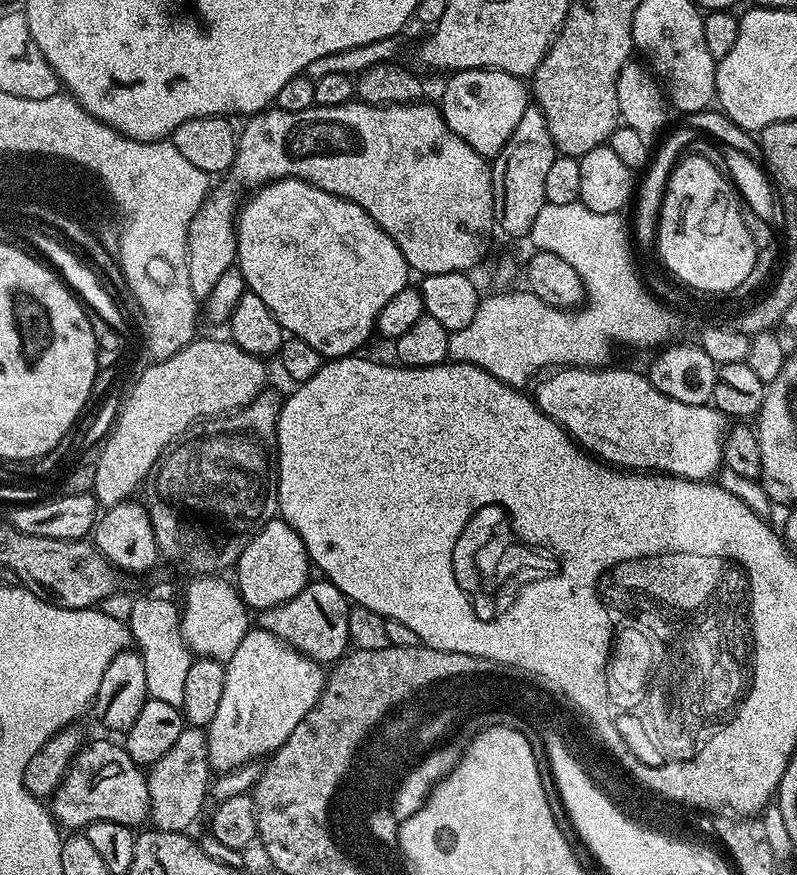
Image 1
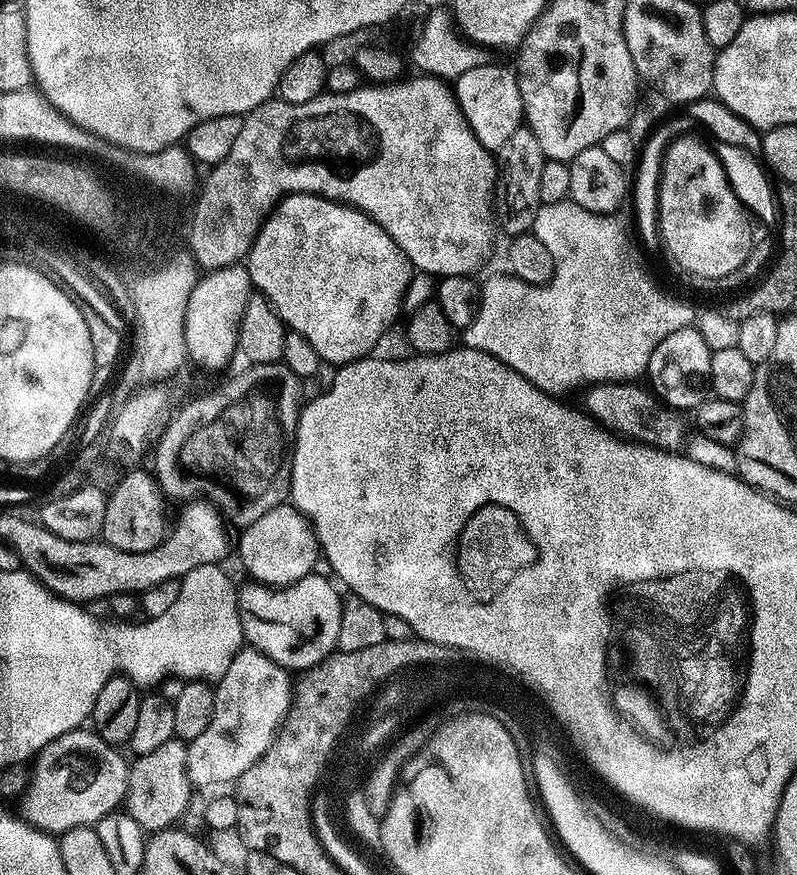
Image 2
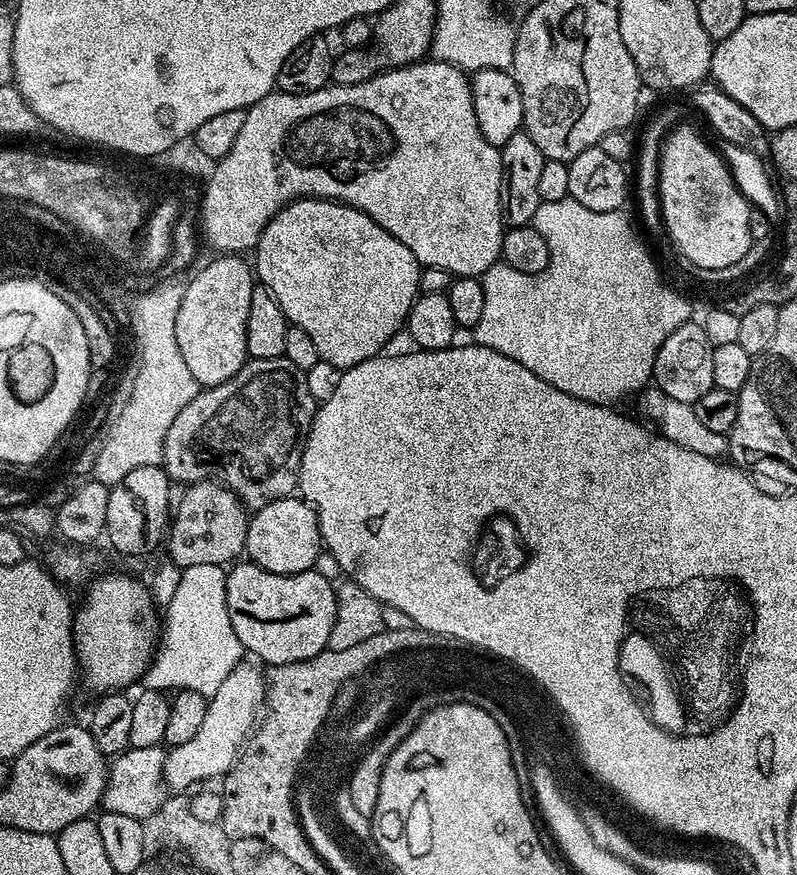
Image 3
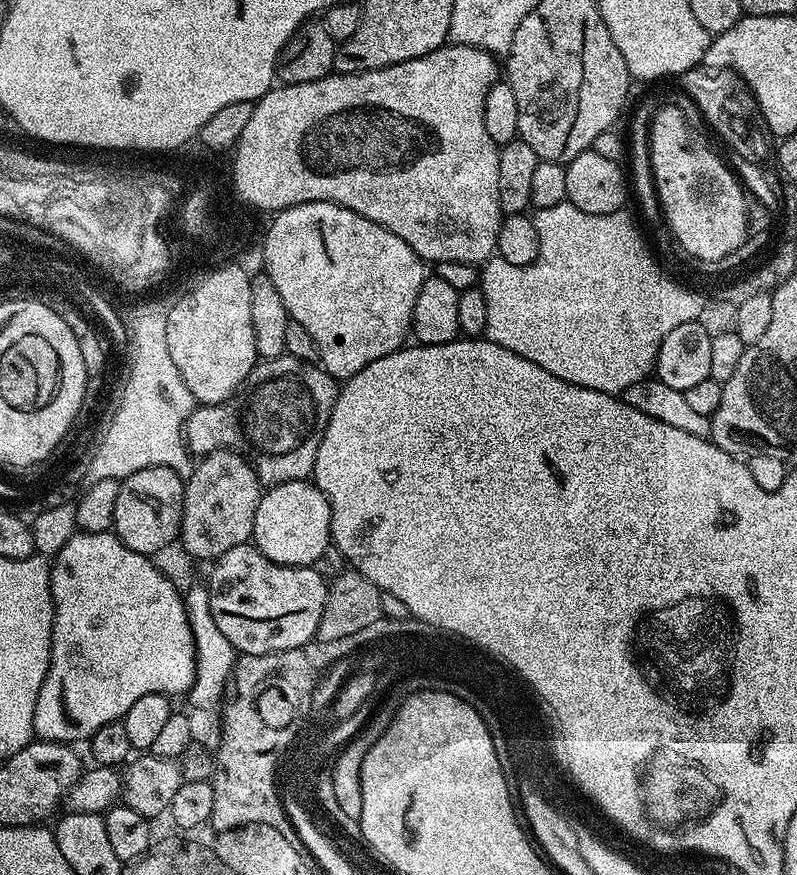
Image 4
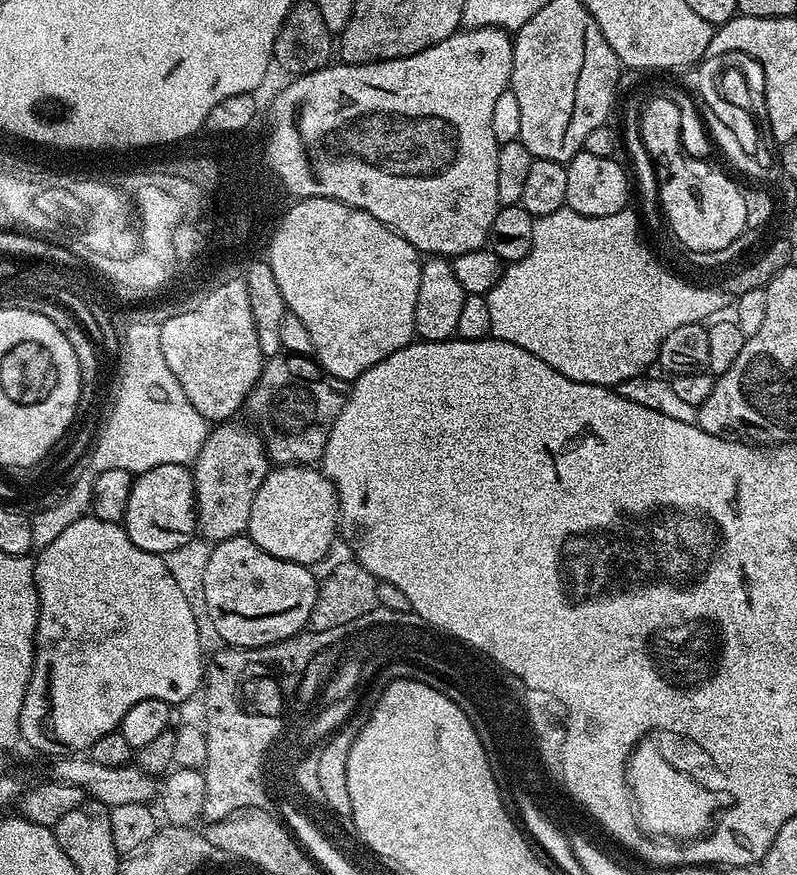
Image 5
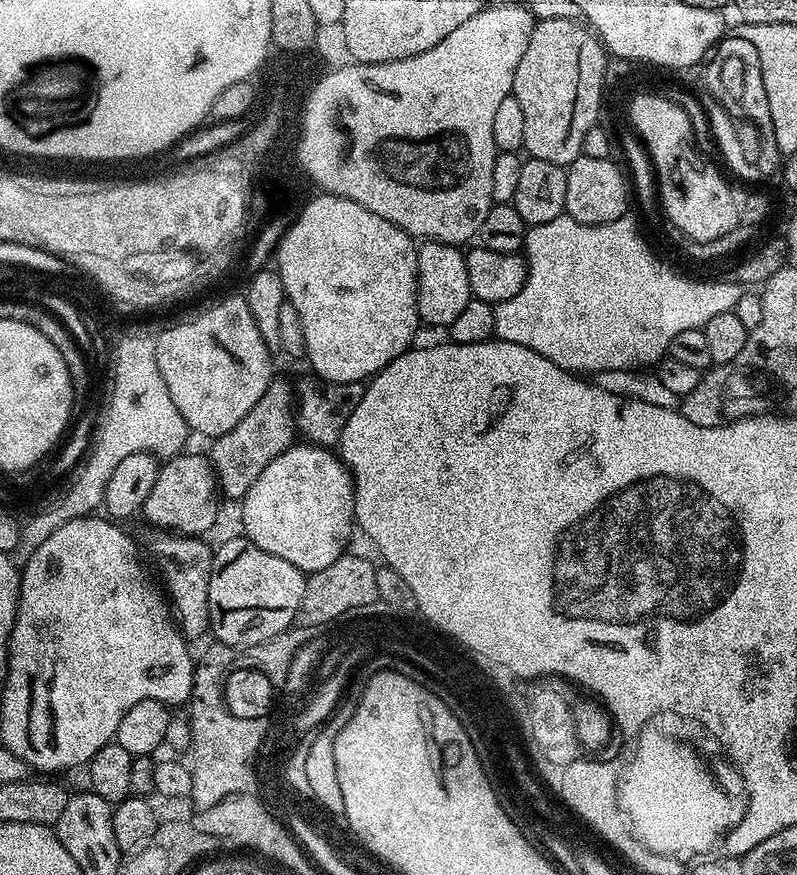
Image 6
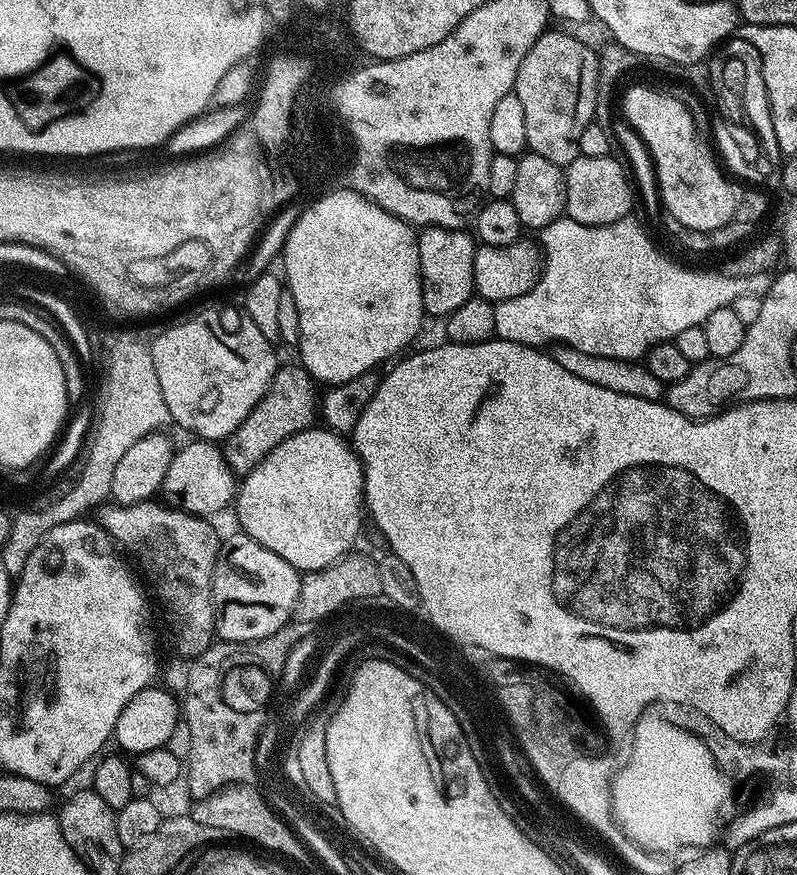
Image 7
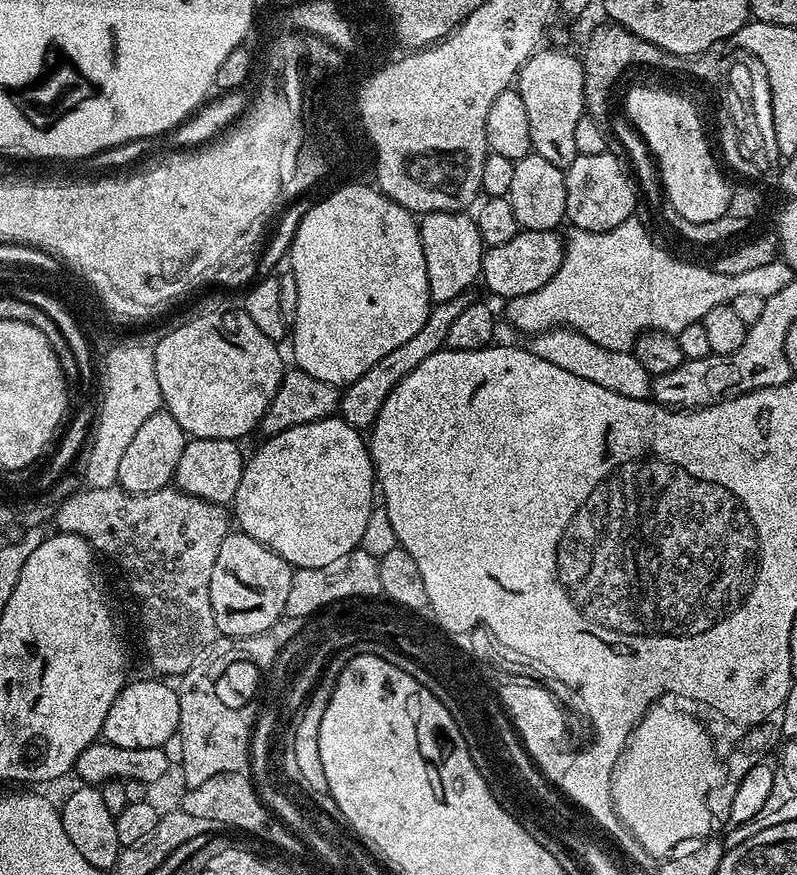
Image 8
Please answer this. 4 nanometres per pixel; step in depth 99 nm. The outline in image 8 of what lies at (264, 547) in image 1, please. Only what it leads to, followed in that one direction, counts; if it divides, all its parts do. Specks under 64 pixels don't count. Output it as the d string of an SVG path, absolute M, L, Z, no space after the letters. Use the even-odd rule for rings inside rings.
M339 415L327 416L318 422L306 422L302 426L290 426L290 430L282 430L276 436L267 437L264 445L257 450L253 456L247 457L242 474L242 482L238 486L238 494L234 501L234 520L238 523L239 531L244 532L250 538L262 542L274 554L278 554L286 563L291 564L293 569L297 568L317 568L318 566L330 566L330 562L342 558L346 554L357 551L360 548L360 539L365 533L365 527L370 519L370 514L374 507L372 492L377 491L378 481L376 479L376 467L372 465L372 454L369 445L362 437L361 429L350 426L345 420L341 420Z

* * * * * * * * *

▸ About this exercise:
Write every line above out again exactly; pictures do not belong in the copy.

▸ Response to this task:
Image 1
Image 2
Image 3
Image 4
Image 5
Image 6
Image 7
Image 8
Please answer this. 4 nanometres per pixel; step in depth 99 nm. The outline in image 8 of what lies at (264, 547) in image 1, please. Only what it leads to, followed in that one direction, counts; if it divides, all its parts do. Specks under 64 pixels don't count. Output it as the d string of an SVG path, absolute M, L, Z, no space after the letters. Use the even-odd rule for rings inside rings.
M339 415L327 416L318 422L306 422L302 426L290 426L290 430L282 430L276 436L267 437L264 445L257 450L253 456L247 457L242 474L242 482L238 486L238 494L234 501L234 520L238 523L239 531L244 532L250 538L262 542L274 554L278 554L286 563L291 564L293 569L297 568L317 568L318 566L330 566L330 562L342 558L346 554L357 551L360 548L360 539L365 533L365 527L370 519L370 514L374 507L372 492L377 491L378 481L376 479L376 467L372 465L372 454L369 445L362 437L361 429L350 426L345 420L341 420Z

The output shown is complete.